● **Work item**
Reproduce, please, only the lines from the first line below to the line containing "Document page, 1500x844 pixels.", inclusive.

========

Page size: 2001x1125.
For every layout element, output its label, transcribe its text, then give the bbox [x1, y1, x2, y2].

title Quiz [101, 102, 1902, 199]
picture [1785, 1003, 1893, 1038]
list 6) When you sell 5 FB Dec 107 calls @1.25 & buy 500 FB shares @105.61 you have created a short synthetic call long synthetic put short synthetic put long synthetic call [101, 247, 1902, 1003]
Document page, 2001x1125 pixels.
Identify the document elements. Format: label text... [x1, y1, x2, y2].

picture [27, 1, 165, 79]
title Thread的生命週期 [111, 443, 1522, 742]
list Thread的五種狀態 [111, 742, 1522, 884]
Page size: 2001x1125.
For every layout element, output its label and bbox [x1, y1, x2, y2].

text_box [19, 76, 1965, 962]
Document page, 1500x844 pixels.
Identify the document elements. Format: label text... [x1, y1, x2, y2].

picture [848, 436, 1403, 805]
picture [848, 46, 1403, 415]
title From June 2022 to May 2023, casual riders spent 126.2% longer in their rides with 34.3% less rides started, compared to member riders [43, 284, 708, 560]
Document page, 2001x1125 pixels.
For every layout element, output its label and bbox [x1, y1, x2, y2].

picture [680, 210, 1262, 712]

========

● **Solved problem**
Page size: 2001x1125.
For every layout element, output its label, transcribe its text, then give the bbox [x1, y1, x2, y2].

title Quiz [101, 102, 1902, 199]
picture [1785, 1003, 1893, 1038]
list 6) When you sell 5 FB Dec 107 calls @1.25 & buy 500 FB shares @105.61 you have created a short synthetic call long synthetic put short synthetic put long synthetic call [101, 247, 1902, 1003]
Document page, 2001x1125 pixels.
Identify the document elements. Format: label text... [x1, y1, x2, y2].

picture [27, 1, 165, 79]
title Thread的生命週期 [111, 443, 1522, 742]
list Thread的五種狀態 [111, 742, 1522, 884]
Page size: 2001x1125.
For every layout element, output its label and bbox [x1, y1, x2, y2].

text_box [19, 76, 1965, 962]
Document page, 1500x844 pixels.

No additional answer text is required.